§ WORK REQUEST A:
In the records, reproduce everything from the line containing "Does any single" down to the end of the records, replacing "category" with "group" and leaving all else unchanged. Leave the pictures out.

§ PAGE TEXT:
───
Reputation: 7173
In trying a Multinomial NB classifier on Kaggle's training/test sets, I get an odd ValueError. My (practice) goal is to just predict whether passengers are male or female based on their name, which goes into a CountVectorizer.
---------------------------------------------------------------------------
ValueError Traceback (most recent call last)
<ipython-input-97-ad69ee9ed02b> in <module>()
12
13 # classifier prediction - for test set now!
---> 14 predict_Test = nb.predict(name_test)
15 score = accuracy_score(sex_test, predictions, normalize=True)
16 print score
C:\Users\Evan Chow\Anaconda\lib\site-packages\sklearn\naive_bayes.pyc in predict(self, X)
61 Predicted target values for X
62 """
---> 63 jll = self._joint_log_likelihood(X)
64 return self.classes_[np.argmax(jll, axis=1)]
65
C:\Users\Evan Chow\Anaconda\lib\site-packages\sklearn\naive_bayes.pyc in _joint_log_likelihood(self, X)
455 """Calculate the posterior log probability of the samples X"""
456 X = atleast2d_or_csr(X)
--> 457 return (safe_sparse_dot(X, self.feature_log_prob_.T)
458 + self.class_log_prior_)
459
C:\Users\Evan Chow\Anaconda\lib\site-packages\sklearn\utils\extmath.pyc in safe_sparse_dot(a, b, dense_output)
81 return ret
82 else:
---> 83 return np.dot(a, b)
84
85
ValueError: matrices are not aligned
My code is:
rawDataTrain = pd.read_csv('train.csv')
trainData = pd.concat([rawDataTrain.Name, rawDataTrain.Sex], axis=1)
# get name, sex training data
cv_train = CountVectorizer(min_df = 0)
cv_train.fit(trainData.Name)
name_train = cv_train.transform(trainData.Name).toarray() # name_train
sex_train = np.asarray(trainData.Sex, dtype='S') # name_test
# get name, sex testing data
rawDataTest = pd.read_csv('test.csv')
testData = pd.concat([rawDataTest.Name, rawDataTest.Sex], axis=1)
───
§ GIVEN RECORDS:
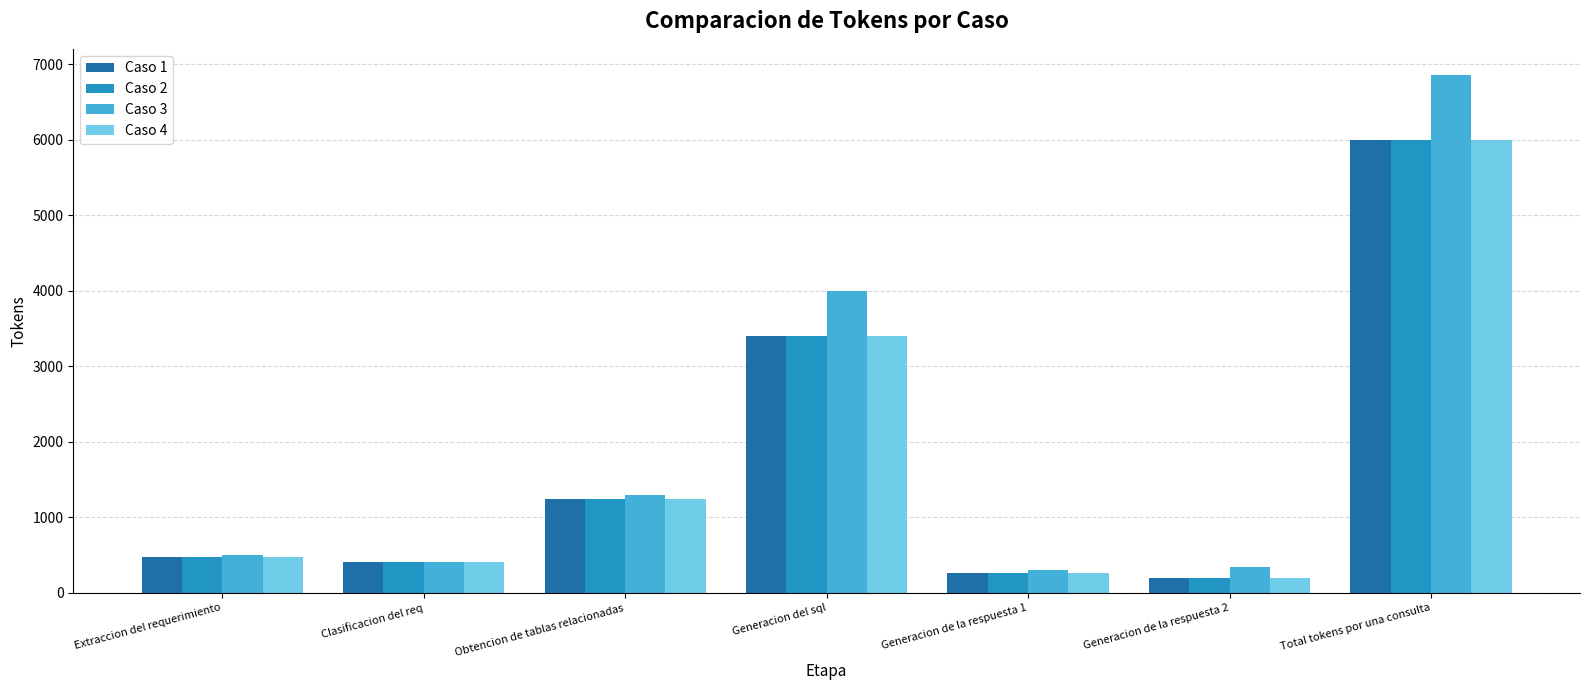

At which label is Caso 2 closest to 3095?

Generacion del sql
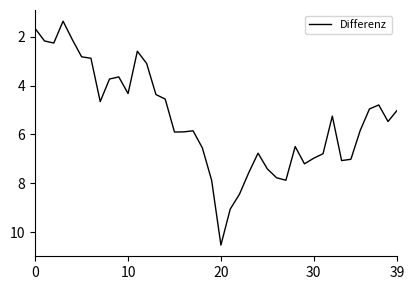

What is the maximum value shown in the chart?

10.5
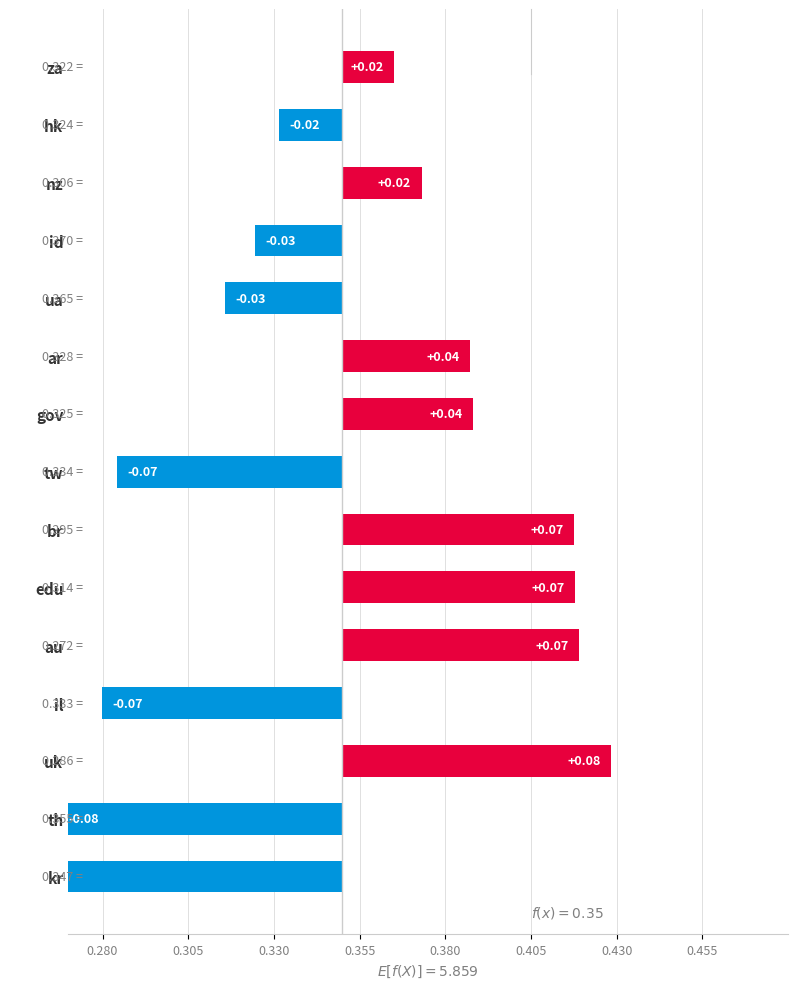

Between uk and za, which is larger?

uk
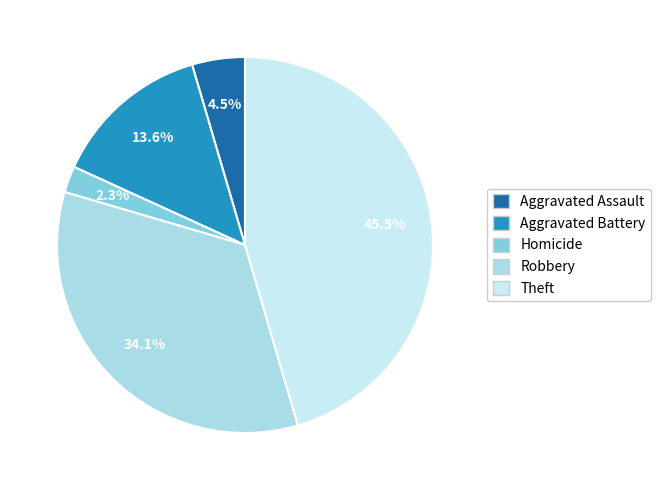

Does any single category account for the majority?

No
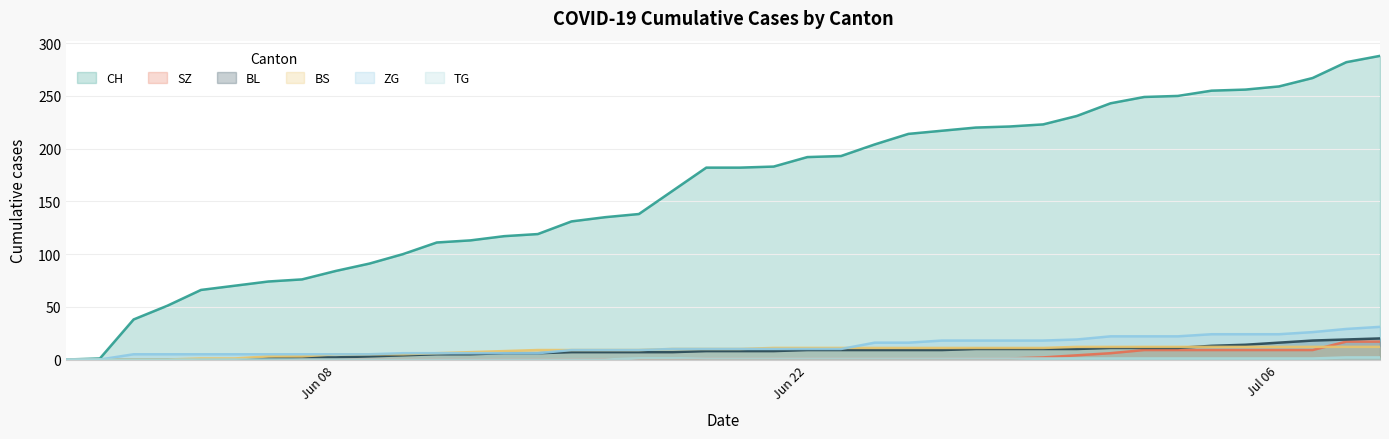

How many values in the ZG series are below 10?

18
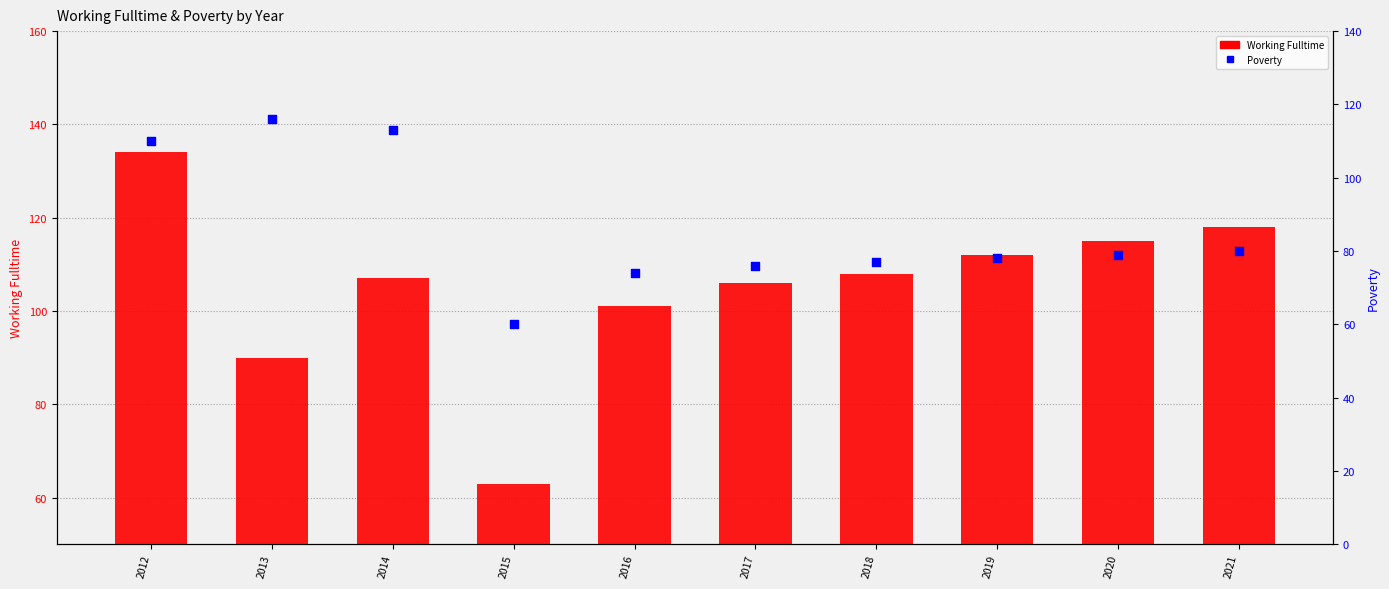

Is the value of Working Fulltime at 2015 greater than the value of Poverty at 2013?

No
───
§ WORK REQUEST B:
Translate this sentence from the forum post about the Naive Bayes ValueError into French: "In trying a Multinomial NB classifier on Kaggle's training/test sets, I get an odd ValueError."

§ FINAL ANSWER A:
Does any single group account for the majority?

No

How many values in the ZG series are below 10?

18

Is the value of Working Fulltime at 2015 greater than the value of Poverty at 2013?

No

§ FINAL ANSWER B:
En essayant un classifieur Multinomial NB sur les jeux d'entraînement/de test de Kaggle, j'obtiens une ValueError étrange.